Helenów Park in Łódź, Poland is a park located between Północna, Źródłowa and Smugowa streets and covers an area of 12 hectare. Of all park trees, five are natural monuments: two pedunculate oaks with a circumference of 320 and 340 cm, common beech with a circumference of 245 cm, red oak with a circumference of 350 cm and ash tree with a circumference of 385 cm. The park is entered in the Registry of Objects of Cultural Heritage.

==History==
In 1867, a brewery founded on the Łódka River by Karol Anstadt started operations. Next to the brewery buildings, a house inhabited by the Anstadt family and a house for workers was built. Over time, the family began to buy areas around the brewery, including grounds in the Łódka valley. Within 20 years of the brewery's establishment, the factory grounds increased five times. The three brothers Ludwik, Zenon and Fryderyk, who after the death of their father - Karol Anstadt in 1874 took over the management of the company, decided to establish a park. Later Karol Anstadt junior joined the originators. In 1881, they obtained permission from the authorities to build a park, which was named after Helenow (Helena née Nestler) and Zenon (Helena né Lemmów). Work began on a 12-hectare site, the Łódka riverbed was adjusted and two ponds were built on the river.

The park was developed by the Berlin gardening company L. Späth, like a few other Łódź parks (Źródliska II, Julianowski). The swampy area quickly changed into an impressive, lavish garden. Among the attractions there were ponds with a marina for boats, fountains and a stone cascade on the embankment, rose avenues, wildlife park (arranged in March 1890, where one could see a couple of bears, a trained chimpanzee, deer, fallow deer, roe deer, wild boars and hares), a volcanic lava cave, terraces, rich flowerbeds, concert bowl, cycling track, tennis courts and a sports field. An alley lined with pears led from the entrance to the park, later turned into red oaks and maples. The entrance to the fenced park was (up to this day) from Polnocna street.The park was also an early venue for cinema in Łódź; the city's first film screening took place there on 1 August 1896.

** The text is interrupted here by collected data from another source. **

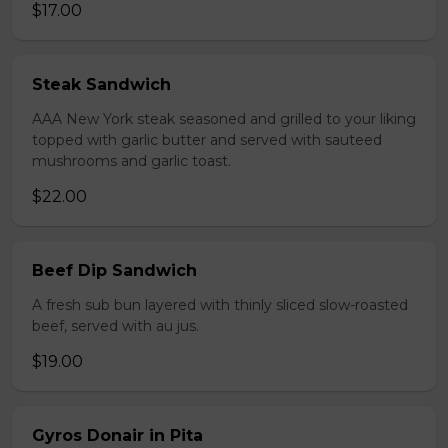
$17.00
Steak Sandwich
AAA New York steak seasoned and grilled to your liking
topped with garlic butter and served with sauteed
mushrooms and garlic toast.
$22.00
Beef Dip Sandwich
A fresh sub bun layered with thinly sliced slow-roasted
beef, served with au jus.
$19.00
Gyros Donair in Pita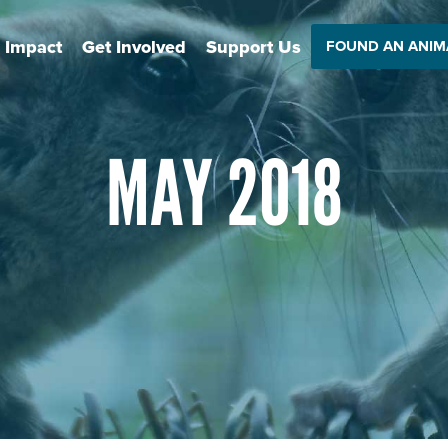
 Impact
Get Involved
Support Us
FOUND AN ANIM
MAY 2018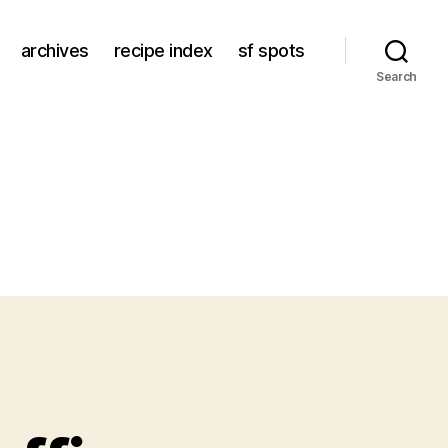
archives
recipe index
sf spots
Search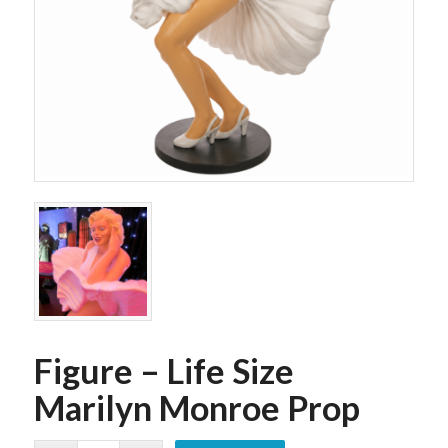
Figure – Life Size
Marilyn Monroe Prop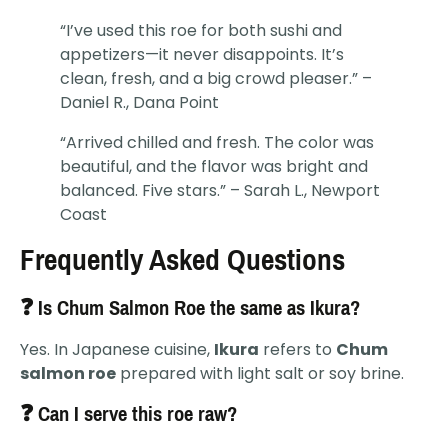
“I’ve used this roe for both sushi and
appetizers—it never disappoints. It’s
clean, fresh, and a big crowd pleaser.” –
Daniel R., Dana Point
“Arrived chilled and fresh. The color was
beautiful, and the flavor was bright and
balanced. Five stars.” – Sarah L., Newport
Coast
Frequently Asked Questions
❓ Is Chum Salmon Roe the same as Ikura?
Yes. In Japanese cuisine,
Ikura
refers to
Chum
salmon roe
prepared with light salt or soy brine.
❓ Can I serve this roe raw?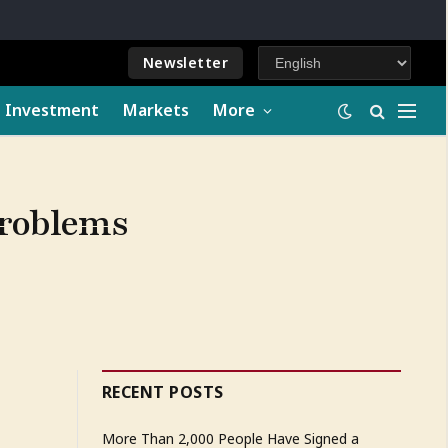
Newsletter
e Investment
Markets
More
problems
RECENT POSTS
More Than 2,000 People Have Signed a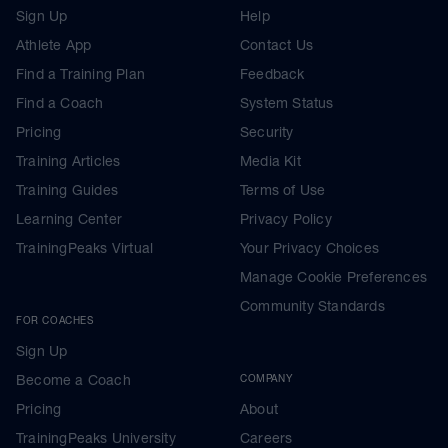
Sign Up
Help
Athlete App
Contact Us
Find a Training Plan
Feedback
Find a Coach
System Status
Pricing
Security
Training Articles
Media Kit
Training Guides
Terms of Use
Learning Center
Privacy Policy
TrainingPeaks Virtual
Your Privacy Choices
Manage Cookie Preferences
Community Standards
FOR COACHES
Sign Up
Become a Coach
COMPANY
Pricing
About
TrainingPeaks University
Careers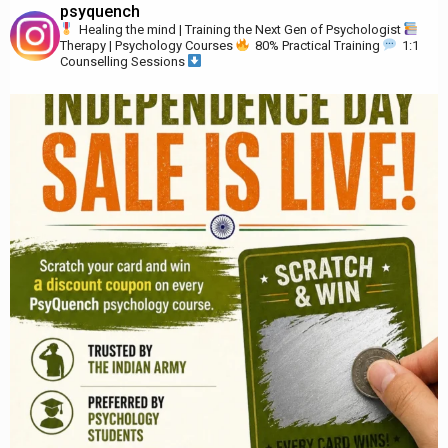
psyquench
Healing the mind | Training the Next Gen of Psychologist
Therapy | Psychology Courses
80% Practical Training
1:1
Counselling Sessions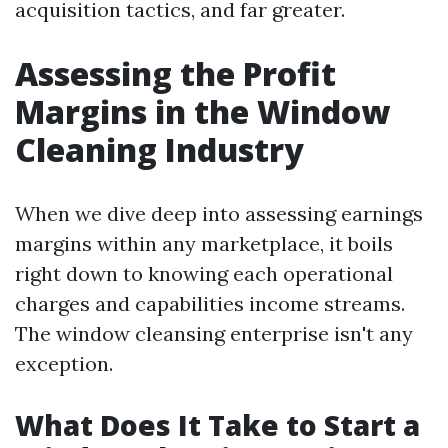
acquisition tactics, and far greater.
Assessing the Profit
Margins in the Window
Cleaning Industry
When we dive deep into assessing earnings
margins within any marketplace, it boils
right down to knowing each operational
charges and capabilities income streams.
The window cleansing enterprise isn't any
exception.
What Does It Take to Start a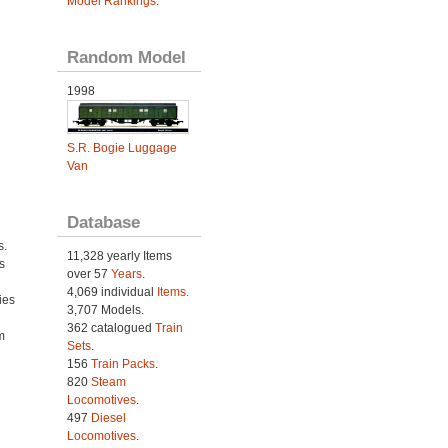
Model Rankings
.
Random Model
1998
S.R. Bogie Luggage
Van
Database
s.
11,328 yearly Items
s
over 57
Years
.
4,069 individual
Items.
ies
3,707 Models.
h
362 catalogued
Train
m
Sets
.
156
Train Packs
.
820
Steam
Locomotives
.
497
Diesel
Locomotives
.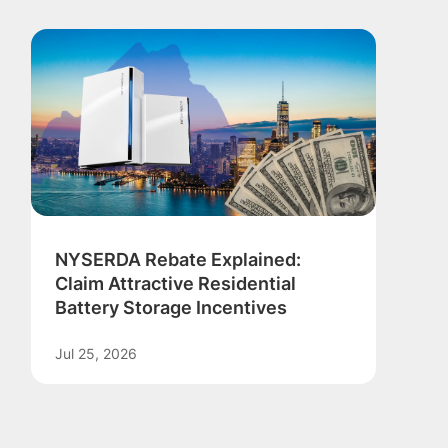
NYSERDA Rebate Explained:
Claim Attractive Residential
Battery Storage Incentives
Jul 25, 2026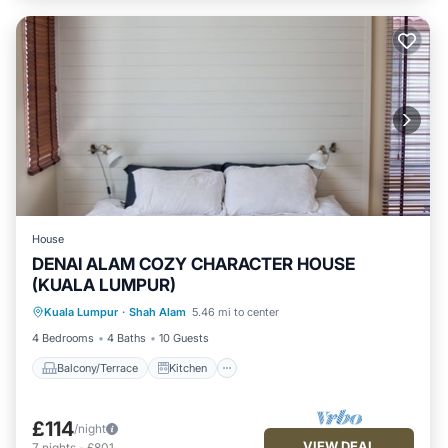
House
DENAI ALAM COZY CHARACTER HOUSE
(KUALA LUMPUR)
Balcony/Terrace
Kitchen
Laundry
Kuala Lumpur
·
Shah Alam
5.46 mi to center
TV
4 Bedrooms
4 Baths
10 Guests
Balcony/Terrace
Kitchen
£114
/night
VIEW DEAL
7
nights
-
£801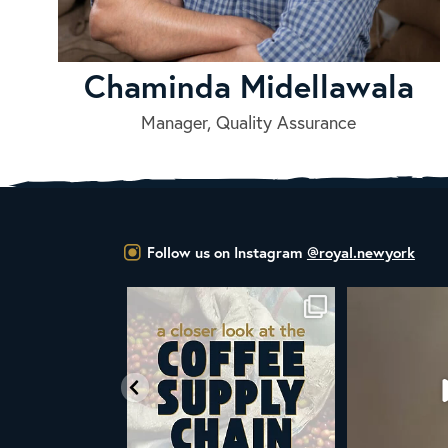
Chaminda Midellawala
Manager, Quality Assurance
Follow us on Instagram
@royal.newyork
 you know that the United Nations
ALL NEW ROYAL NY LINE UP
You
has declared
...
Fresh in
...
104
2
38
0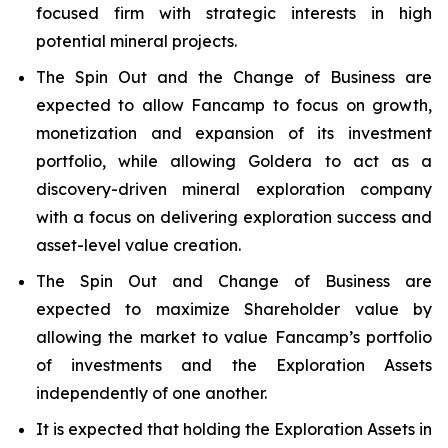
focused firm with strategic interests in high
potential mineral projects.
The Spin Out and the Change of Business are
expected to allow Fancamp to focus on growth,
monetization and expansion of its investment
portfolio, while allowing Goldera to act as a
discovery-driven mineral exploration company
with a focus on delivering exploration success and
asset-level value creation.
The Spin Out and Change of Business are
expected to maximize Shareholder value by
allowing the market to value Fancamp’s portfolio
of investments and the Exploration Assets
independently of one another.
It is expected that holding the Exploration Assets in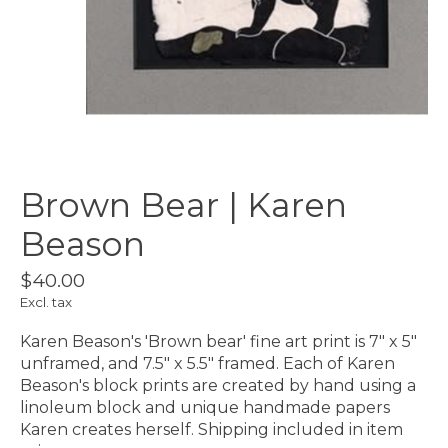
Brown Bear | Karen
Beason
$40.00
Excl. tax
Karen Beason's 'Brown bear' fine art print is 7" x 5"
unframed, and 7.5" x 5.5" framed. Each of Karen
Beason's block prints are created by hand using a
linoleum block and unique handmade papers
Karen creates herself. Shipping included in item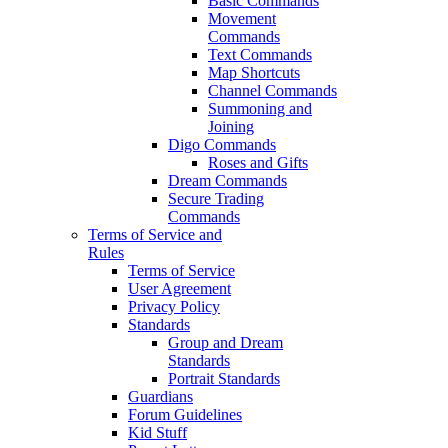
Basic Commands
Movement
Commands
Text Commands
Map Shortcuts
Channel Commands
Summoning and
Joining
Digo Commands
Roses and Gifts
Dream Commands
Secure Trading
Commands
Terms of Service and
Rules
Terms of Service
User Agreement
Privacy Policy
Standards
Group and Dream
Standards
Portrait Standards
Guardians
Forum Guidelines
Kid Stuff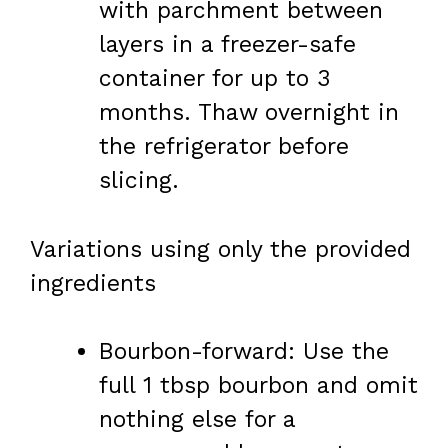
with parchment between
layers in a freezer-safe
container for up to 3
months. Thaw overnight in
the refrigerator before
slicing.
Variations using only the provided
ingredients
Bourbon-forward: Use the
full 1 tbsp bourbon and omit
nothing else for a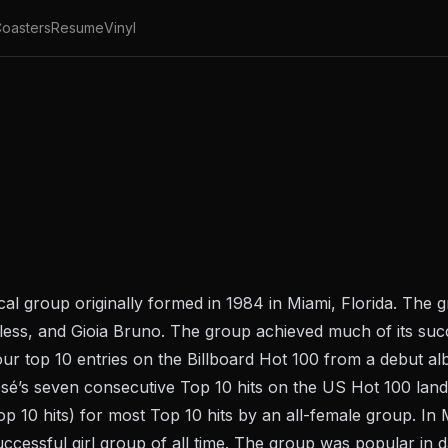
oasters
Resume
Vinyl
al group originally formed in 1984 in Miami, Florida. The g
less, and Gioia Bruno. The group achieved much of its su
four top 10 entries on the Billboard Hot 100 from a debut 
sé’s seven consecutive Top 10 hits on the US Hot 100 lan
p 10 hits) for most Top 10 hits by an all-female group. In
ccessful girl group of all time. The group was popular in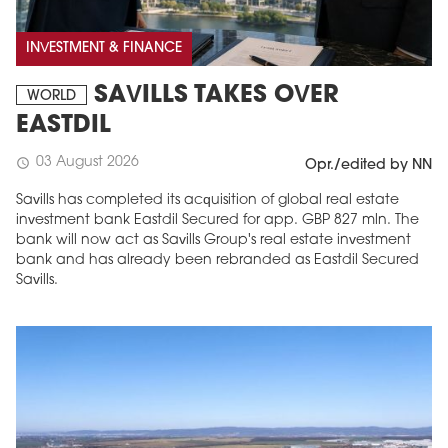
INVESTMENT & FINANCE
SAVILLS TAKES OVER
WORLD
EASTDIL
03 August 2026
schedule
Opr./edited by NN
Savills has completed its acquisition of global real estate
investment bank Eastdil Secured for app. GBP 827 mln. The
bank will now act as Savills Group's real estate investment
bank and has already been rebranded as Eastdil Secured
Savills.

===Gradual fall (1914–1989)===
The time of Helenów Park glory did not last long. The first crisis came with the outbreak of World War I, when the park was largely devastated. Although in the interwar period, attempts were made to restore its splendor (Helenów's attractions were still available for a fee), it never succeeded. The cycling track ended several times (in 1929, 1937, 1947–49 and 1961) in the Łódź stages of the Tour de Pologne. After World War II, after one year of use by the army, the park became the property of the city. Then it was given the name 19 January Park, commemorating the date of the entry of the Red Army into Lodz and the end of German occupation of the city. The park was cleaned, open to all residents of Łódź, the eastern part was handed over to the sports club. The zoo, concert shell, marina and fence were demolished, which changed its function - it became a link between Północna and Sporna street. The greenery has also been largely depleted. Initially, various types of events, concerts and games were organized in the park, but with time such activities were abandoned. On 8 May 1949 the finish line of the 7th stage of the 2nd Peace Race was placed on the park pitch.

===Modernization===
For many years, the park (and especially the ponds) was neglected, it was only in the 1990s that comprehensive modernization was carried out: ponds and alleys were restored, a large playground was built and the main avenues were illuminated. The entrance gate along with a fragment of the fence was restored, and in the place of the ruined fountain with the figure of a girl sitting surrounded by four swans rising to flight, a flower bed was created. On 27 May 1994 the City Council in Łódź restored the original name of Helenowski Park.

In 2000, a small area was attached to the park from Smugowa street. It has sport functions: A playground, tennis tables and chess tables were created there. On 10 November 2003, on the southern edge of the park, next to the intersection of Polnocna and Sterlinga streets, a monument to the Glory of the Soldiers of the "Łódź Army" was unveiled.